UCLA’s Dodd Hall was fortified Friday night by an impenetrable network of fences, yellow-jacketed security guards and saberlike metal detectors. Inside, the students were outnumbered by suave television reporters pacing around, looking for material.

“Are you a student?!” shrieked a camerawoman with one hand on my shoulder. Her young accomplice, a fresher-looking Dallas Raines clone searching for student blood, was disappointed to discover that I was just one more media guy.

The occasion was yet another “unveiling” of the Mohammed caricatures that have been seen around the world for months (and, a few weeks ago, in a similar setting at UC Irvine), hosted by UCLA’s student objectivist group L.O.G.I.C. (Liberty, Objectivity, Greed, Individualism, Capitalism). Disciples of Ayn Rand and her ideology of radical individualism, the objectivists have been blamed for the increasingly conservative drift in American philosophy departments, where logic and certainty is worshipped, and such “relativist” fields as post-colonial, ethnic and women’s studies are abhorred. Objectivists are often described as the Larouchites of the humanities, nervous tics included.

At the L.O.G.I.C. promotional table, hosted by two very dapper reps, there was a literal pyramid of free Ayn Rand books (“Take several, for your friends and family”), as well as T-shirts for sale with slogans like “Fcuk the UN” and “Communism is a great ideal . . . FOR ANTS.” L.O.G.I.C. members seemed to share good looks and a Washington, D.C., sense of dress; they circulated aimlessly in the waiting area like overqualified interns with no task at hand.

The panelists eventually entered the auditorium escorted by a security detail (even though UCLA received no specific threats about the event). That they had managed to survive until this point constituted for the crowd an act of heroism that was rewarded with heartfelt applause. The speakers included Ayn Rand Institute president Yaron Brook, who was introduced as an authority on Middle Eastern affairs, due to his experience serving in the Israeli Defense Forces; Avi Davis, a freelance Australian journalist who occasionally reports on the Arab world; Kevin James, a right-wing radio host; and finally, Dr. Khaleel Mohammed, professor of religion at San Diego State.

“Thank you for making the decision to be here tonight,” said L.O.G.I.C. Chief Officer Arthur Lechtholz-Zey, in accordance with the objectivist principle of rational choice. Discussion got under way, but was interrupted by an organizer who indicated that the time had come for the caricatures to be unveiled.

A grim silence fell over the room.
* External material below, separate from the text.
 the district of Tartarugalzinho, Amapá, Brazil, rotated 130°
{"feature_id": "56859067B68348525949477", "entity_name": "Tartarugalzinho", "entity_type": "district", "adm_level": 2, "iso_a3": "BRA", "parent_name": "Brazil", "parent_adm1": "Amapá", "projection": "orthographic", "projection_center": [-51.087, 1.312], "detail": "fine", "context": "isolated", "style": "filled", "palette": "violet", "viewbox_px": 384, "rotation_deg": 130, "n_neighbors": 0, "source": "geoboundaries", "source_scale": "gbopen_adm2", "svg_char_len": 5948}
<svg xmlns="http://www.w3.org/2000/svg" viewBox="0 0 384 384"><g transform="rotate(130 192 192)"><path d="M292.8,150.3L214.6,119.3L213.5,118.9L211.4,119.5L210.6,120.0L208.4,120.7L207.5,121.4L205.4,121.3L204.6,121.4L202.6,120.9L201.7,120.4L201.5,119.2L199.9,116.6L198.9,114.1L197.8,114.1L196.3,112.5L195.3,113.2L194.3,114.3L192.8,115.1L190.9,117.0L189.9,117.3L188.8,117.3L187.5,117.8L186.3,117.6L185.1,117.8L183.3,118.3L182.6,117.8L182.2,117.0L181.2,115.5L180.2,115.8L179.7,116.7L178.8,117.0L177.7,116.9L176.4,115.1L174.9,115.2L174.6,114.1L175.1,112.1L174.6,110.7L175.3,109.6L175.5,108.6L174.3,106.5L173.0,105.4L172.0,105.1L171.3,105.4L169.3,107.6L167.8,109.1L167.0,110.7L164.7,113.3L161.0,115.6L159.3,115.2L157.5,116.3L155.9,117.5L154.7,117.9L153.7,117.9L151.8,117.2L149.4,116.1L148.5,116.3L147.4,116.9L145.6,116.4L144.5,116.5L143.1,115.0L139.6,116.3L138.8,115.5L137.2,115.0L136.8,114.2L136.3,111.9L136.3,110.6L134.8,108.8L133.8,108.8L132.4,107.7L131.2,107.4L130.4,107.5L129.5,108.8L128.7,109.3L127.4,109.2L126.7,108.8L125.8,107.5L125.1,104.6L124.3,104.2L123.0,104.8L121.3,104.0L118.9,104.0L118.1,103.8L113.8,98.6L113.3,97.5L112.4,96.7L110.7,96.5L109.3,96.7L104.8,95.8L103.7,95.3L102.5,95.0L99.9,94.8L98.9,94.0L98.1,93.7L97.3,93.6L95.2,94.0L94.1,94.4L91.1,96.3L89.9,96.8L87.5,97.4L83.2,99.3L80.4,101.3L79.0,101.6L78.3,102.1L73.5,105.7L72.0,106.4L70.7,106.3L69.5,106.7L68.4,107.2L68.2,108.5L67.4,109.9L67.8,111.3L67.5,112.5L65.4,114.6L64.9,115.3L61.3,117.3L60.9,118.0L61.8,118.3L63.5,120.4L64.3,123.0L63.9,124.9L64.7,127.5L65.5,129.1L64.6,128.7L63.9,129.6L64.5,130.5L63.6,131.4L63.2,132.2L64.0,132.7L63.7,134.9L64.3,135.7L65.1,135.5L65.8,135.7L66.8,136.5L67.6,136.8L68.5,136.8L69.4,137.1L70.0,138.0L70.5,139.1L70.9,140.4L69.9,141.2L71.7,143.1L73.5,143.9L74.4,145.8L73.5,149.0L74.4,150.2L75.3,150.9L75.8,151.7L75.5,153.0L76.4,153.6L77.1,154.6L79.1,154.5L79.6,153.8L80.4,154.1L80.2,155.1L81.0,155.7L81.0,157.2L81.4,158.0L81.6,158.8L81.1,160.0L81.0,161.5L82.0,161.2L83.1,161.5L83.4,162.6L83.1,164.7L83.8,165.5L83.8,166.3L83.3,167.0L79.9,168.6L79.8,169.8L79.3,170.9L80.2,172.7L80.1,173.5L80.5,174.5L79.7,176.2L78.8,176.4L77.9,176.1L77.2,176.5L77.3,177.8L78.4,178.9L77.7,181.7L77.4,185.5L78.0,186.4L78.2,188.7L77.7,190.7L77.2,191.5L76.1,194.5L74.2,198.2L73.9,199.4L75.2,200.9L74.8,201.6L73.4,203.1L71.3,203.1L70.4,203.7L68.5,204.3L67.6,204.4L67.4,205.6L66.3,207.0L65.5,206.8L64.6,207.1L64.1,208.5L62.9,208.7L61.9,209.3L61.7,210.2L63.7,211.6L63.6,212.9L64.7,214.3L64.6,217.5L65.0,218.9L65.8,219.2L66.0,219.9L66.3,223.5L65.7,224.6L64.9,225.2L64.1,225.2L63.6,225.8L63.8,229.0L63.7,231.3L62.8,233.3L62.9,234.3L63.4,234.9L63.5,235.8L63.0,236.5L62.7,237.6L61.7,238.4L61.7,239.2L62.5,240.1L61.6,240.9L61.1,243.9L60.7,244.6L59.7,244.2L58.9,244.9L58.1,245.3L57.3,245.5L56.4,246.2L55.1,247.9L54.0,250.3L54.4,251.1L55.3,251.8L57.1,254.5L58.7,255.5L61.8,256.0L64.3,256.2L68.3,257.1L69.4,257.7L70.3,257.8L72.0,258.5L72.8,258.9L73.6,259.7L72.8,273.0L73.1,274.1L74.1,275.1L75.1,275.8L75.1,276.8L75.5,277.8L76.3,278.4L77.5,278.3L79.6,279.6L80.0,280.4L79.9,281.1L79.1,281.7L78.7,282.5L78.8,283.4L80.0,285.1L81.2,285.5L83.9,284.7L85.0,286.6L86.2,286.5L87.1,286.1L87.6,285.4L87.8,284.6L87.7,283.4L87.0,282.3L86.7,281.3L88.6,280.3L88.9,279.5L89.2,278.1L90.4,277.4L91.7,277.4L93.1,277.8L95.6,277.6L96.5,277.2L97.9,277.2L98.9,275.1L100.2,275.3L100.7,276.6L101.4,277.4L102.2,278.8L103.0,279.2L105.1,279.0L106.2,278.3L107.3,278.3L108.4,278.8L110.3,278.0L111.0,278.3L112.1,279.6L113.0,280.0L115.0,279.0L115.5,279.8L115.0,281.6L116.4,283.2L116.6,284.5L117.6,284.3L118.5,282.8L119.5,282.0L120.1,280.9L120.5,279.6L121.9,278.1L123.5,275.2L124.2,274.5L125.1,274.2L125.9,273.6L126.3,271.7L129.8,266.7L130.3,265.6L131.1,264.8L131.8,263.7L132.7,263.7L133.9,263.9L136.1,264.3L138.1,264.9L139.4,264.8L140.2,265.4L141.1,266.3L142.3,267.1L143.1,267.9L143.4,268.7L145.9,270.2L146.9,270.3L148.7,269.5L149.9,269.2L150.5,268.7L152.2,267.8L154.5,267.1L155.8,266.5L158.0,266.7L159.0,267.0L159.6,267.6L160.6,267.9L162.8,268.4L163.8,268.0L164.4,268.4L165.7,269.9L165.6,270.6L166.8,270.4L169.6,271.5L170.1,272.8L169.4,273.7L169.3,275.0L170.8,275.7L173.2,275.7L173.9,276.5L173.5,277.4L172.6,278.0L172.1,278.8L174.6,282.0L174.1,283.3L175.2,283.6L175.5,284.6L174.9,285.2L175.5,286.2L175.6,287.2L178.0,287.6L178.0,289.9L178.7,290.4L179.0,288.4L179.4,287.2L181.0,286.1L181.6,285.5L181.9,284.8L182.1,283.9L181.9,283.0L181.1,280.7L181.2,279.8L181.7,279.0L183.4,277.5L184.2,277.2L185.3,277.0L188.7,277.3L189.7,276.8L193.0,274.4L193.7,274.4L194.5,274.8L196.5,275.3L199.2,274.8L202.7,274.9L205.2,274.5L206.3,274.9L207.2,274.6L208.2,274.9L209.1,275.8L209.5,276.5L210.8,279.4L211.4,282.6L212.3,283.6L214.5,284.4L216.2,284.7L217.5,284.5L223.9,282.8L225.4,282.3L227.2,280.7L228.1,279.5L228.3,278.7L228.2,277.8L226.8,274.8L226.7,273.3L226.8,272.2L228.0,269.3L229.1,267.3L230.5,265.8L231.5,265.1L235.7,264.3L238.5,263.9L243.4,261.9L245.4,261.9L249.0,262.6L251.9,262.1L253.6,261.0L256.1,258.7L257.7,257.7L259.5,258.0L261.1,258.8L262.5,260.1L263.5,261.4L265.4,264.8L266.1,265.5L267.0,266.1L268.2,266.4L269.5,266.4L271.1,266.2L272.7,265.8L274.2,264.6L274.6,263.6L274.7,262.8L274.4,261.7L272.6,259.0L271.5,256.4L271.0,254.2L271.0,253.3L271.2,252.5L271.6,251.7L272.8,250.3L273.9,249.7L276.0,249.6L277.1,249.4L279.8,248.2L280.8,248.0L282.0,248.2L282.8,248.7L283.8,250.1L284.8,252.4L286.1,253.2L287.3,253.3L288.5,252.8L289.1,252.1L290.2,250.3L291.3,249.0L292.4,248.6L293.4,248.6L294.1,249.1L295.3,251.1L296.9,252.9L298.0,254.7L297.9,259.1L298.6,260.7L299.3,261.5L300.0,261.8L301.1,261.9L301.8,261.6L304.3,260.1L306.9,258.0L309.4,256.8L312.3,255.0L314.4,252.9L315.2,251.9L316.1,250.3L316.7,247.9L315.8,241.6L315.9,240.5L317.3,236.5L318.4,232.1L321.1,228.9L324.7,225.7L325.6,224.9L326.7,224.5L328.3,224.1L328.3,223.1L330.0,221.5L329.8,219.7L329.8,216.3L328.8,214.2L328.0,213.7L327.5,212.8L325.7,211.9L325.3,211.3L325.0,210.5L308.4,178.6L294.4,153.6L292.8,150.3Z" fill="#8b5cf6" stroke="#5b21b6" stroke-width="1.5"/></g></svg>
After allowing the audience a moment to process the significance of what was happening, Brook issued an ominous topic sentence: “I believe the cartoon demonstrations are equivalent to 9/11 in terms of their motivation and goals.” Over the next eight minutes, after telling the audience that he stands for free speech, he reiterated the word “terror” in his Brooklyn accent until everyone was dizzy and let loose a diatribe about how we should learn from the Hiroshima example and nuke Iran into submission, and recommended that all those who had issued fatwas against the Danes “should be arrested,” and that “America should have taken action” because “violence is the only way you can stop people from talking.”
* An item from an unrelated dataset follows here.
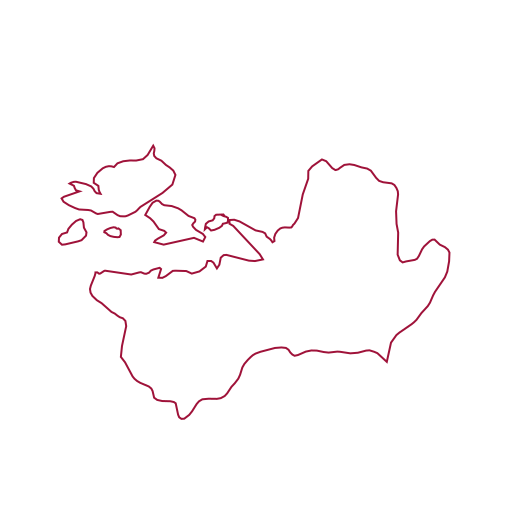 SVG path tracing the border of Kumamoto, rotated 59°
{"feature_id": "JPN-1830", "entity_name": "Kumamoto", "entity_type": "Prefecture", "adm_level": 1, "iso_a3": "JPN", "parent_name": "Japan", "parent_adm1": "", "projection": "equal_earth", "projection_center": [130.522, 32.636], "detail": "fine", "context": "isolated", "style": "outline", "palette": "rose", "viewbox_px": 512, "rotation_deg": 59, "n_neighbors": 0, "source": "natural_earth", "source_scale": "10m", "svg_char_len": 4514}
<svg xmlns="http://www.w3.org/2000/svg" viewBox="0 0 512 512"><g transform="rotate(59 256 256)"><path d="M187.5,401.9L187.6,401.6L188.4,400.4L190.4,399.6L190.8,398.5L190.6,394.0L190.8,393.0L207.6,372.5L209.9,364.6L210.6,363.0L213.6,360.8L214.7,359.3L215.2,356.3L214.4,353.6L214.7,350.9L216.5,344.7L218.3,344.1L224.3,350.9L226.5,347.5L226.8,343.7L225.9,335.0L227.0,332.8L233.0,323.5L238.0,320.1L240.1,312.4L239.2,304.5L235.3,300.2L237.2,297.0L239.8,295.9L246.5,295.9L244.6,291.9L239.3,287.1L238.6,283.3L239.8,280.8L256.3,264.5L259.8,259.5L262.5,251.8L256.3,251.9L218.5,260.0L214.7,262.1L211.5,260.2L213.7,256.0L217.9,252.3L233.8,243.2L238.7,238.0L241.3,236.5L244.9,236.9L248.6,235.3L250.5,234.9L252.7,234.8L252.7,232.5L249.6,231.0L247.0,228.0L245.4,224.3L244.9,221.0L245.3,218.9L246.3,216.6L248.9,212.7L249.7,211.0L249.3,209.7L248.5,208.4L248.0,206.3L245.1,200.4L227.3,184.2L216.7,171.5L210.0,167.3L208.1,161.7L207.2,149.8L207.3,149.7L210.9,147.0L219.9,145.4L223.2,143.7L223.5,143.0L224.0,140.8L223.7,138.8L223.4,133.4L225.5,128.6L228.6,124.9L234.3,120.0L238.3,115.7L242.0,113.6L250.8,112.8L255.0,111.8L258.2,109.1L263.6,102.3L266.4,100.8L270.0,100.6L273.5,101.1L276.4,102.5L289.8,112.9L300.9,119.0L309.2,122.1L327.8,133.9L333.8,134.9L337.0,133.6L338.0,130.0L341.1,121.9L341.3,119.4L339.9,116.4L335.8,110.2L334.4,107.0L332.8,99.4L332.8,96.5L333.9,94.5L340.9,92.6L345.7,89.5L349.4,88.2L352.7,88.4L360.0,93.2L367.9,100.1L371.6,105.1L378.9,121.0L381.0,124.5L385.6,130.9L387.4,134.5L390.1,143.6L393.4,151.4L394.2,154.9L394.6,157.8L395.5,172.5L396.1,176.4L399.8,184.9L414.1,198.4L401.8,202.0L398.9,204.1L395.3,207.3L393.8,210.3L391.4,218.5L388.0,225.3L381.3,233.4L379.8,235.6L376.2,243.5L373.2,247.4L368.4,252.6L365.5,257.2L363.6,262.5L362.5,271.0L361.4,274.3L359.2,275.6L356.3,276.3L353.1,276.4L350.2,277.7L347.5,281.3L344.6,287.1L340.4,301.5L339.4,306.7L339.4,309.9L339.9,312.7L340.8,316.4L342.5,321.5L344.5,325.1L349.6,330.8L352.0,334.3L354.1,339.6L355.5,344.4L358.9,351.5L359.9,355.0L359.7,359.4L358.3,363.1L353.9,370.2L351.2,375.8L351.2,379.7L352.3,383.1L356.2,390.8L357.8,395.1L358.5,401.3L357.2,403.8L354.7,404.9L351.9,404.5L340.9,400.7L338.9,401.6L336.4,404.2L332.0,411.1L328.5,414.8L325.0,416.3L318.5,414.2L315.7,414.0L312.6,415.1L305.2,420.5L301.9,422.3L298.6,423.4L295.7,423.8L279.7,423.0L272.9,423.8L264.1,417.2L249.3,403.4L244.4,401.4L240.8,402.2L238.3,404.3L235.8,405.5L232.6,406.7L229.5,408.7L217.0,412.6L211.9,415.2L206.0,416.8L202.2,416.7L198.8,415.3L196.3,412.8L190.1,404.6L187.7,402.1L187.6,401.9L187.5,401.9ZM145.0,283.3L151.7,290.9L153.8,303.7L154.4,329.8L155.0,332.2L155.6,334.2L156.0,336.6L155.3,344.9L154.8,347.3L153.8,349.1L151.9,352.0L149.7,353.6L144.2,356.1L143.1,358.2L138.5,370.0L137.2,371.1L132.0,374.0L130.1,376.2L125.0,383.7L121.7,386.4L116.1,390.2L110.4,393.0L106.5,393.0L106.3,390.1L109.7,374.0L107.0,376.5L104.4,376.4L102.0,375.9L97.9,378.5L97.9,377.0L98.6,374.0L99.6,372.1L106.8,364.7L111.5,361.4L114.6,360.7L117.4,360.9L120.0,360.3L122.6,357.2L120.2,357.1L118.3,356.7L114.7,355.0L109.7,357.4L105.7,354.8L103.0,349.1L101.9,342.2L102.2,338.8L103.2,335.9L104.7,333.7L106.6,331.9L105.2,327.0L106.4,321.0L109.2,314.8L112.4,309.7L114.8,303.0L113.6,296.9L108.5,287.3L111.4,287.5L113.5,289.0L115.4,290.8L117.8,291.7L120.9,291.1L125.6,288.0L131.6,286.3L135.6,284.4L140.2,282.9L145.0,283.3ZM202.7,294.0L209.7,290.2L213.6,289.7L216.3,294.0L208.5,299.8L198.7,329.3L191.7,336.1L190.8,334.6L190.6,331.1L190.8,324.4L189.7,321.0L187.2,321.7L182.9,325.4L173.6,326.1L169.1,327.3L163.8,329.8L159.1,321.7L157.1,317.2L157.2,312.9L158.4,311.2L159.9,310.5L163.1,309.8L165.2,308.5L169.8,302.5L175.0,298.2L178.5,296.3L186.9,293.2L191.9,289.3L193.7,289.3L195.1,290.5L195.7,292.9L196.6,294.7L198.5,294.9L202.7,294.0ZM143.1,388.9L148.4,389.1L151.0,391.2L152.6,397.4L151.8,401.0L147.8,413.5L146.4,416.5L142.2,417.7L138.8,415.4L137.2,411.0L138.5,405.8L136.1,402.8L134.3,397.7L133.3,392.2L133.9,387.8L135.7,386.2L138.2,386.6L143.1,388.9ZM211.3,267.8L212.6,269.7L212.9,272.9L212.2,278.1L211.0,281.4L207.8,282.2L206.1,283.2L206.8,286.1L205.4,285.0L202.6,282.4L202.0,278.8L203.1,274.8L202.2,272.4L200.4,271.0L200.1,268.9L203.6,262.6L204.3,262.5L204.3,263.7L205.1,263.2L207.0,261.4L208.9,260.4L211.2,261.7L212.7,263.4L212.0,265.8L211.3,267.8ZM164.2,358.7L168.0,360.8L169.4,363.2L168.6,365.0L166.4,368.0L163.9,370.6L161.6,372.0L159.4,372.5L157.5,373.8L156.5,373.0L156.5,369.8L157.0,366.4L158.0,363.3L159.3,361.7L160.6,361.4L161.2,360.8L161.5,359.7L164.2,358.7Z" fill="none" stroke="#9f1239" stroke-width="2"/></g></svg>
Davis spoke of the danger of Eurabia, a mystical name for a nightmare scenario in store for the U.S. if it doesn’t act: “Through negotiation, now Euro Muslims can do what they could only previously do with jihad: a takeover of Europe.”

James plugged his employer — “Red Eye Radio, where it’s cool to be American, and I speak English!” — before explaining that the “bad behavior that we saw abroad” during the cartoon protests made UCLA’s police presence necessary and is also responsible for America’s aversion to the recent Dubai ports deal.

Dr. Mohammed looked like he regretted being the token Muslim. After a brief but spirited fight (“Yes, terrorism is among my people,” he acknowledged, but also said “I’m tired of hearing this mantra of Moslems and the West. We are part of the West,” and “This is hypocrisy in the guise of free speech. It’s an issue of selectivity”), he left early to catch a train back to San Diego.

Listening to the fear-mongering rhetoric — the supposed political extension of applied logic — I reminisced about my logic classes as a philosophy undergrad, filled with innocuous symbols and connectors, and wondered how things got to this point. But just when everything seemed grayest, we were treated to a fitting and uplifting surprise. Propped up behind the panelists on tripods, one of the blown-up cartoons dislodged and fell on the moderator’s head. The panelists were stunned, and the objectivists gasped. It was the perfect, illogical poltergeist to end the evening.